### Text excerpt
This in many ways is a helpful guide, but there is a weakness at its heart and it's not the last word on my father, writes Paul Beasley-Murray
 

 


Bombshell in the BaptisteryA Bombshell in the Baptistery

By Justin Nalls
Pickwick Publications
ISBN: 978-1532653087
Reviewer: Paul Beasley-Murray

  

Sub-titled, ‘An examination of the influence of George Beasley-Murray on the baptismal writings of select Southern Baptist and Baptist Union of Great Britain scholars’, A Bombshell in the Baptistery is based on a PhD thesis by Justin Nalls, the ‘teaching pastor’ of a Southern Baptist church in Georgia.
 
Not surprisingly I read the book with a good deal of interest, for George Beasley-Murray was my father. Of his many writings on baptism his magnum opus was Baptism in the New Testament, the core of which was a detailed exegesis of every NT passage where baptism is mentioned. It is a devastating critique both of paedo-baptists and Baptists. In his final paragraph he wrote:
 
“All of us in all the Churches need to consider afresh our ways before God, with the Bible open before us and a prayer for the guidance of the Holy Spirit and a preparedness to listen to what the Spirit is saying to all the Churches. With such prayer answered – and it would be unbelief to assume that it will not be – and obedience pledged to guidance vouchsafed, the inadequate insights of frail individuals and of our very fallible traditions would surely give place to a fuller understanding of the divine will made known, and the glory of God in Christ furthered through the Church by the Spirit.”

### Data provided

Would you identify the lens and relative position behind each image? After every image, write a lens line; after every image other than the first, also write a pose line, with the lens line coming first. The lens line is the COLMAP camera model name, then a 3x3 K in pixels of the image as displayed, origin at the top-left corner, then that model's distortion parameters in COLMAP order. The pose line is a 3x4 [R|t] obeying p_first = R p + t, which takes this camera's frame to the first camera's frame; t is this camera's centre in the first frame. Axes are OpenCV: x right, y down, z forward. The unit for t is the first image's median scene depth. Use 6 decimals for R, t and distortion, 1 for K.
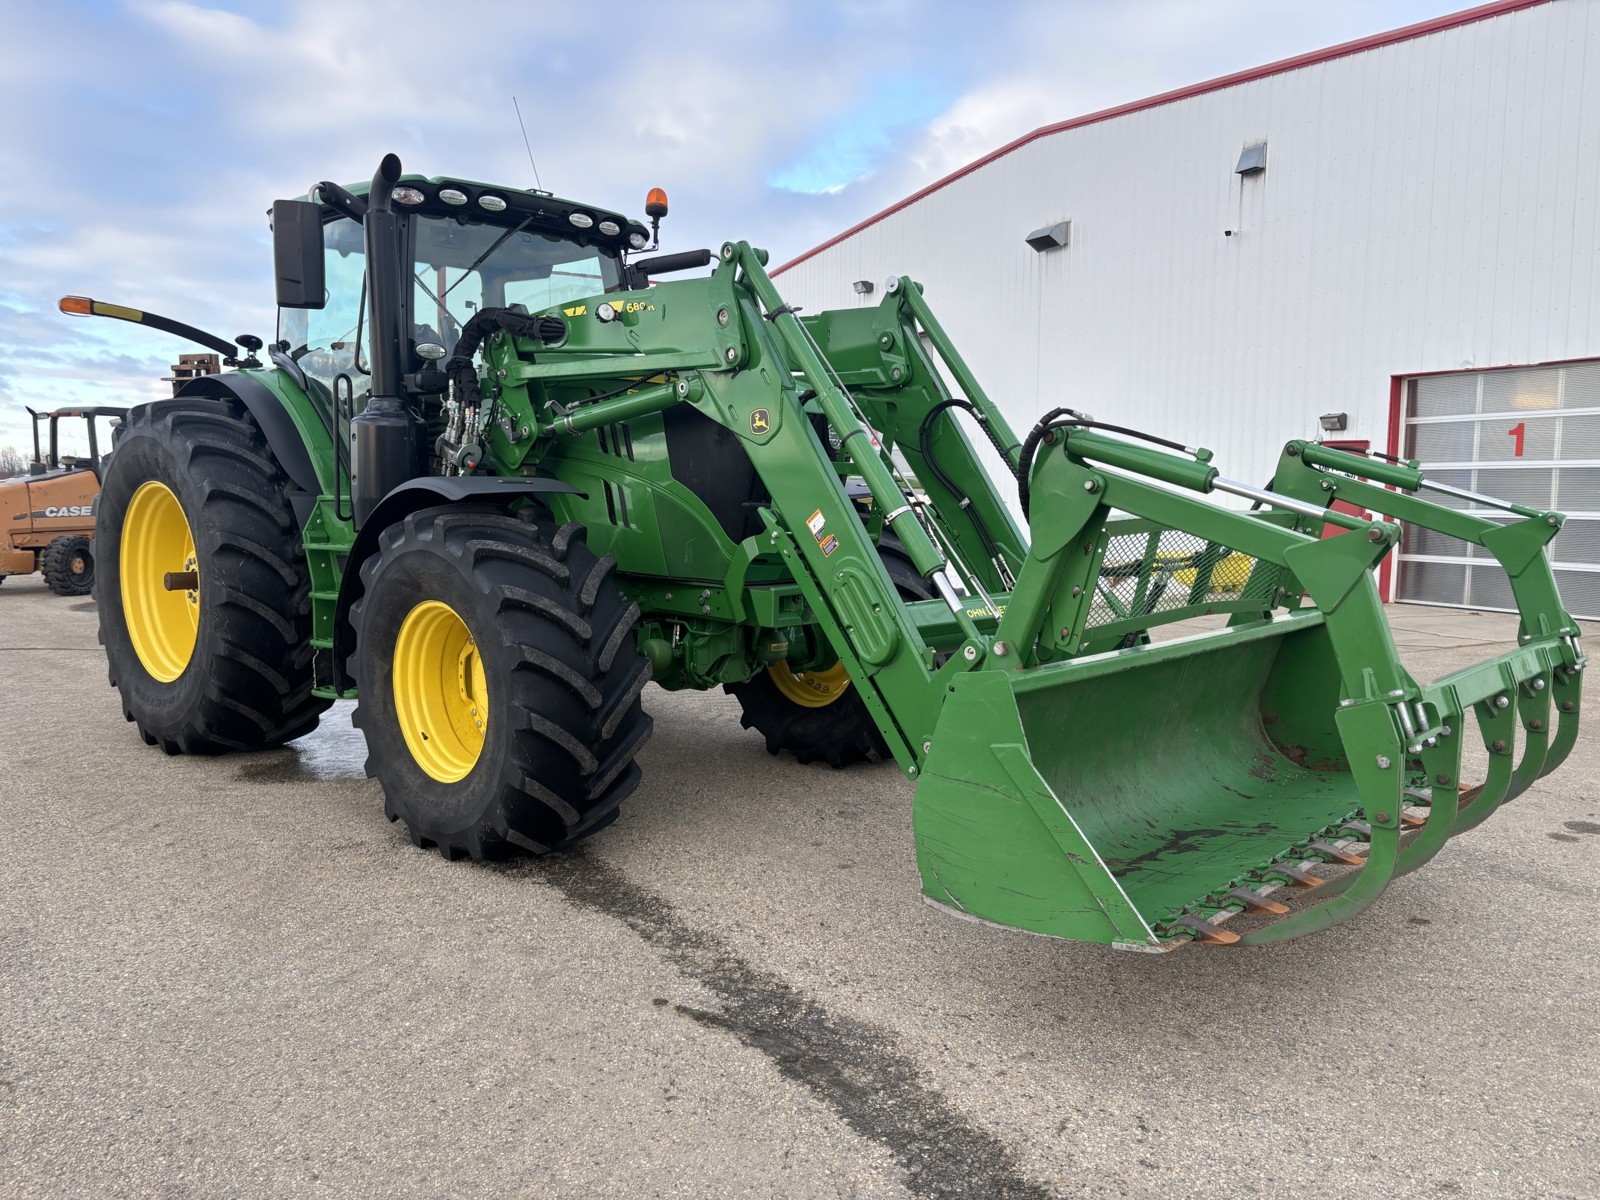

### What you are asked to do
Render this sentence from the book review in French: "It is a devastating critique both of paedo-baptists and Baptists." The data were drawn from a separate source unrelated to the book review.

### Solution to this task
C'est une critique dévastatrice à la fois des pédobaptistes et des baptistes.